Перед Гумилевым, смущенная и счастливая, сияла небесная Пери из "Тысяча и одной ночи" – темное облако волос, уложенных в высокую прическу, летящие стрелы жгучих ресниц, алая роза в матово-белой руке… Колокольчик трезвонил, призывая в зал. "Прогремел звонок, – вспоминал Всеволод Рождественский, – я, стиснутый забившей аудиторию толпой, увидел его уже рядом с председательским столом. Он стоял, выпрямившись во весь рост, совершенно неподвижно, и мерно, но очень отчетливо, читал, не повышая и не понижая голоса:
Словно молоты громовые,
Или воды гневных морей,
Золотое сердце России
Мерно бьется в груди моей…
Потом, после него, были еще стихи. Много стихов. Но все остальное проплыло для меня, как в тумане. И запомнилось из всего вечера только это "Золотое сердце России".
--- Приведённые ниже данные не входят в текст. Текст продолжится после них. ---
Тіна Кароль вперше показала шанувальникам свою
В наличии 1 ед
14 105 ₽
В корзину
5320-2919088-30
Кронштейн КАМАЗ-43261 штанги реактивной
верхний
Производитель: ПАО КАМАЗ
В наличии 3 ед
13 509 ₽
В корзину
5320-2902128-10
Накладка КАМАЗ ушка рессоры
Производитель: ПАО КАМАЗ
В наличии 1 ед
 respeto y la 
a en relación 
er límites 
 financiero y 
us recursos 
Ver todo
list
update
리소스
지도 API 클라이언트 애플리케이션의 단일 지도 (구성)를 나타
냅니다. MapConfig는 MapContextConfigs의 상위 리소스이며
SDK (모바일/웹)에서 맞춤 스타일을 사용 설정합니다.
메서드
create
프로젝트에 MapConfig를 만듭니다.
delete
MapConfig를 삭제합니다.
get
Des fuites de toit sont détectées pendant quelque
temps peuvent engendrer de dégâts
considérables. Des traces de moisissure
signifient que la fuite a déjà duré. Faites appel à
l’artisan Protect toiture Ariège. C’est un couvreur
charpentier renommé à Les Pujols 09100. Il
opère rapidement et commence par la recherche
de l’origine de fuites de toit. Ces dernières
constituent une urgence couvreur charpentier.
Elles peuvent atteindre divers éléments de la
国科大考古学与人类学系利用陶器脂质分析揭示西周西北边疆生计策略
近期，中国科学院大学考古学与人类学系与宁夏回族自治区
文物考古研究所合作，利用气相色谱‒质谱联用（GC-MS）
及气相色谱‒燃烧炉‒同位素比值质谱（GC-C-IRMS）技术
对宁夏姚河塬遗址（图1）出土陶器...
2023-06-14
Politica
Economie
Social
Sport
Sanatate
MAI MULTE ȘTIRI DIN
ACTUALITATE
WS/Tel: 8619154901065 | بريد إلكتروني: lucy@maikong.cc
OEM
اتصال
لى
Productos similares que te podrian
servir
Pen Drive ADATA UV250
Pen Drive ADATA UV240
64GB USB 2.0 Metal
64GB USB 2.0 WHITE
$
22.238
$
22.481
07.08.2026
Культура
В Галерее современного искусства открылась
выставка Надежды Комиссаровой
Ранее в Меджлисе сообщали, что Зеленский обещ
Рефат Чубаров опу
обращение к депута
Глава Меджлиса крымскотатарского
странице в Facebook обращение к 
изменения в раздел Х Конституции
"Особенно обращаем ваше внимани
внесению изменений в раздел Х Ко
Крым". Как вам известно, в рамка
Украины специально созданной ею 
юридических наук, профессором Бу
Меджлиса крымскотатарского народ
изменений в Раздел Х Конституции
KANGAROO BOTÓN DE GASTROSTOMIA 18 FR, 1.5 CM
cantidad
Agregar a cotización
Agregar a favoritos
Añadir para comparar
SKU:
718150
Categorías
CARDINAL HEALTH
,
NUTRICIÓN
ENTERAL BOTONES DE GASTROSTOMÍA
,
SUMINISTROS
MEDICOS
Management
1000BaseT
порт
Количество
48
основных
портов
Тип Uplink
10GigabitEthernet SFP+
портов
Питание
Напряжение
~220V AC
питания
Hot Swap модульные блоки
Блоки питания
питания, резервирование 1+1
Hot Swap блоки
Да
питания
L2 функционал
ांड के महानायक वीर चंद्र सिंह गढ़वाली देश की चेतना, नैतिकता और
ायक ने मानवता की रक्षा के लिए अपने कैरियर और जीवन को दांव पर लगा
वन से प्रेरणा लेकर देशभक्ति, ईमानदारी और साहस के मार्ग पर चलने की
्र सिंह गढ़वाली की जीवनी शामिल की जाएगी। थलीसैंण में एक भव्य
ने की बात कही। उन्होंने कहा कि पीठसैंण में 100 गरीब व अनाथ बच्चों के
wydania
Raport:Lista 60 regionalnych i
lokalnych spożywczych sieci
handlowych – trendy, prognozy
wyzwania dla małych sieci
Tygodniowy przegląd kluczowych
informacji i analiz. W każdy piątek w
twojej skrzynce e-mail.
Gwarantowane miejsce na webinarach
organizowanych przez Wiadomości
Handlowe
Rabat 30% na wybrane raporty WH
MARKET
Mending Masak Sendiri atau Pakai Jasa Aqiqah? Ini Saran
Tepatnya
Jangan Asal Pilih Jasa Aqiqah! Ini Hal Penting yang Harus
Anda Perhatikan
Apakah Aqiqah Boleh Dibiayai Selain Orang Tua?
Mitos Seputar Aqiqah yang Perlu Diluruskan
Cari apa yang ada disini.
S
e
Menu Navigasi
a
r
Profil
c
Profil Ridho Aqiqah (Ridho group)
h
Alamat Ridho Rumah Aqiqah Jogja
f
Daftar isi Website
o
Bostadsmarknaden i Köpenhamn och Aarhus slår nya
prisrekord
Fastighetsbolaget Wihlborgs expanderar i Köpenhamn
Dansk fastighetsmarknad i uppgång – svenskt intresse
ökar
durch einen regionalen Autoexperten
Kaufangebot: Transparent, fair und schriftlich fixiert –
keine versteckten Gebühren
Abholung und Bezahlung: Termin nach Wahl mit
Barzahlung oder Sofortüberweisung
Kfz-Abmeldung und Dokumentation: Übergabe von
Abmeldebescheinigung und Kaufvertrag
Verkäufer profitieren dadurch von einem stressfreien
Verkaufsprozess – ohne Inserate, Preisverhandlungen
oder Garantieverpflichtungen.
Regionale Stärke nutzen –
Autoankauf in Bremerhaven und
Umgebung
Окончательно воскресить "Цех поэтов" Гумилеву не удалось. Война, на несколько осенних недель как будто отступившая от него, напомнила о себе самым неожиданным и болезненным образом. В одном из свежих петроградских альманахов он с удивлением обнаружил неведомое ему стихотворение Ахматовой "Молитва":
Дай мне горькие годы недуга,
Задыханья, бессонницу, жар,
Отыми и ребенка, и друга,
И таинственный песенный дар -
Так молюсь за Твоей литургией
После стольких томительных дней,
Чтобы туча над темной Россией
Стала облаком в славе лучей.
"Молитва" была написана Ахматовой еще весной, под влиянием всеобщей панической истерии, охватившей столицы при известиях о Горлицком прорыве и отступлении из Галиции (в Москве тогда же начались позорные немецкие погромы, после которых Неглинная была завалена грудами художественных изданий Кнебеля, а Большая Спасская – нотными альбомами фабрики Гроссе). Гумилев в это время скандалил с врачами "Лазарета деятелей искусств", требуя направления на фронт, и за всеми заботами стихотворный плод патриотической экзальтации жены оказался вне круга его внимания. А Ахматова переслала эффектную новинку в альманах "Война в русской поэзии", и теперь Гумилев (также отсылавший с фронта стихи для этого издания) не верил своим глазам.
– Я не мог примириться, не мог простить ей чудовищной молитвы, – возмущался он. – "Отними и ребенка, и друга", то есть она просит Бога о смерти Левушки для того, "чтобы туча над темной Россией стала облаком в славе лучей…" Она просит Бога убить нас с Левушкой! Впрочем, меня она уже похоронила в стихах, как только я ушел на войну. Но просить о смерти сына, предлагать своего ребенка в кровавую жертву Богу-Молоху, – нет, этого никогда с сотворения мира не было!